Estaba reuniendo suficientes detalles pequeños para componer una imagen muy interesante. Naturaleza muerta sin niños. Sin embargo, hasta el momento no había descubierto nada que no pudiera explicarse como múltiples coincidencias, y tenía que estar seguro por completo. Debía estar en posesión de una prueba concluyente, algo tan poco ambiguo que pudiera satisfacer al Código de Harry.
Lo encontré en un cajón que había a la derecha de la litera.
Había tres cajones pequeños empotrados en el mamparo del barco. El interior del de abajo parecía unos centímetros más corto que los otros dos. Tal vez se debía a que la curva del casco impedía que alcanzara la misma longitud de los demás. Pero hace muchos años que llevo estudiando a los humanos, y esto me ha convertido en un ser muy suspicaz. Saqué el cajón por completo y descubrí un pequeño compartimiento secreto al fondo del cajón. Y dentro del compartimiento secreto…

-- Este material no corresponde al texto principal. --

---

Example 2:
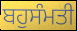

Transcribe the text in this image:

ਬਹੁਸੰਮਤੀ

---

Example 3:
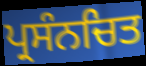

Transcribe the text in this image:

ਪ੍ਰਸੰਨਚਿਤ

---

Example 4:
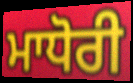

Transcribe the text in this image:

ਮਾਧੋਰੀ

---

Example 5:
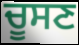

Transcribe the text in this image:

ਚੂਸਣ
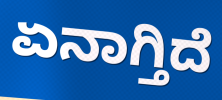
ಏನಾಗ್ತಿದೆ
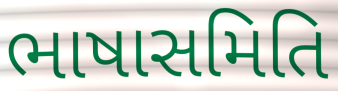
ભાષાસમિતિ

Como la verdad es que no soy un auténtico ser humano, mis reacciones emotivas suelen limitarse a lo que he aprendido a fingir. Por lo tanto, no sentí asombro, indignación, ira, ni siquiera una amarga determinación. Son emociones que cuesta mucho interpretar, y tampoco había público, de modo que, ¿para qué molestarse? Pero sí sentí que un viento lento y frío, procedente del Oscuro Asiento Trasero, ascendía por mi columna vertebral y empujaba hojas secas sobre el suelo de mi cerebro de lagarto.

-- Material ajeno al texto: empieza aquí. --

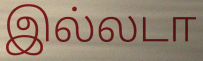
இல்லடா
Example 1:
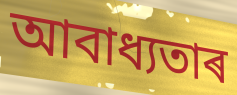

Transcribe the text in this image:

আবাধ্যতাৰ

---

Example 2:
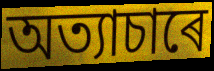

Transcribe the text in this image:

অত্যাচাৰে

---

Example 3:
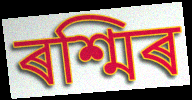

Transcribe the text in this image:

ৰশ্মিৰ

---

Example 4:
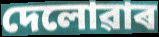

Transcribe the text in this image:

দেলোৱাৰ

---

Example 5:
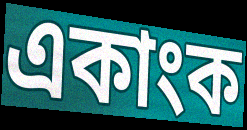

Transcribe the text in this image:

একাংক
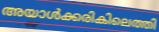
അയാൾക്കരികിലെത്തി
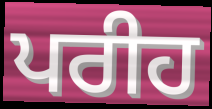
ਪਰੀਹ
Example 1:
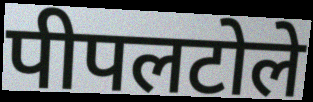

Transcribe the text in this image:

पीपलटोले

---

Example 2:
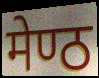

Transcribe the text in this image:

मेण्ठ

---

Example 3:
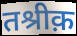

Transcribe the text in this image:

तश्रीक़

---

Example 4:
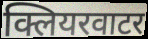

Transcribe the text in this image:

क्लियरवाटर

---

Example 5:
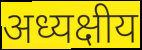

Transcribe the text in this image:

अध्यक्षीय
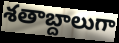
శతాబ్దాలుగా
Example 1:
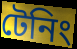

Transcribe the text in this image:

টেনিং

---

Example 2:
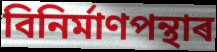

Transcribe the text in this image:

বিনিৰ্মাণপন্থাৰ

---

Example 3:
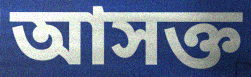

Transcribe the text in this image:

আসক্ত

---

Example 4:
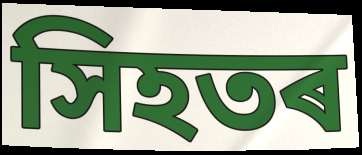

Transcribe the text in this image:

সিহতৰ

Pude identificar hasta cinco cuerpos desnudos de niños diferentes en el fajo de fotografías, dispuestos en diversas posturas, como si MacGregor estuviera buscando todavía un estilo definido. Y en efecto, era muy generoso a la hora de utilizar la cinta adhesiva. En una de las fotos, el niño daba la impresión de estar en un capullo gris plateado, con sólo ciertas zonas al descubierto. Lo que MacGregor dejaba al descubierto decía mucho sobre él. Tal como había sospechado, no era la clase de hombre que la mayoría de padres desearían como jefe de exploradores.

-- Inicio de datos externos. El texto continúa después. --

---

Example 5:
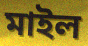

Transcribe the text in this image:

মাইল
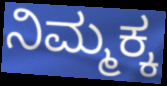
ನಿಮ್ಮಕ್ಕ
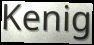
Kenig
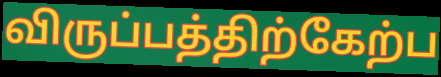
விருப்பத்திற்கேற்ப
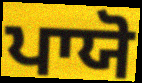
ਪਾਯੋ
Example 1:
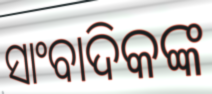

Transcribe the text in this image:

ସାଂବାଦିକଙ୍କ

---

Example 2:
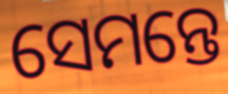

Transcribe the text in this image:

ସେମନ୍ତେ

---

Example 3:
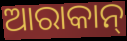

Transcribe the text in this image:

ଆରାକାନ୍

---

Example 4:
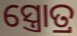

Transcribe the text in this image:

Las fotos eran de buena calidad, tomadas desde muchos ángulos diferentes. Destacaba una serie en particular. Un hombre desnudo, pálido y fofo, con una capucha negra, se erguía junto al niño casi cubierto por completo de cinta adhesiva, como la foto de un trofeo. A juzgar por la forma y el color del cuerpo, me sentí seguro de que el hombre era MacGregor, aunque la capucha cubriera su cara. Y mientras iba pasando las fotografías, se me ocurrieron dos ideas interesantes. La primera fue, ¡aja! Lo cual significaba, por supuesto, que no cabía la menor duda acerca del pasatiempo de MacGregor, y ahora era el afortunado Ganador del Gran Premio de la Lotería de la Cámara de Compensación del Oscuro Pasajero.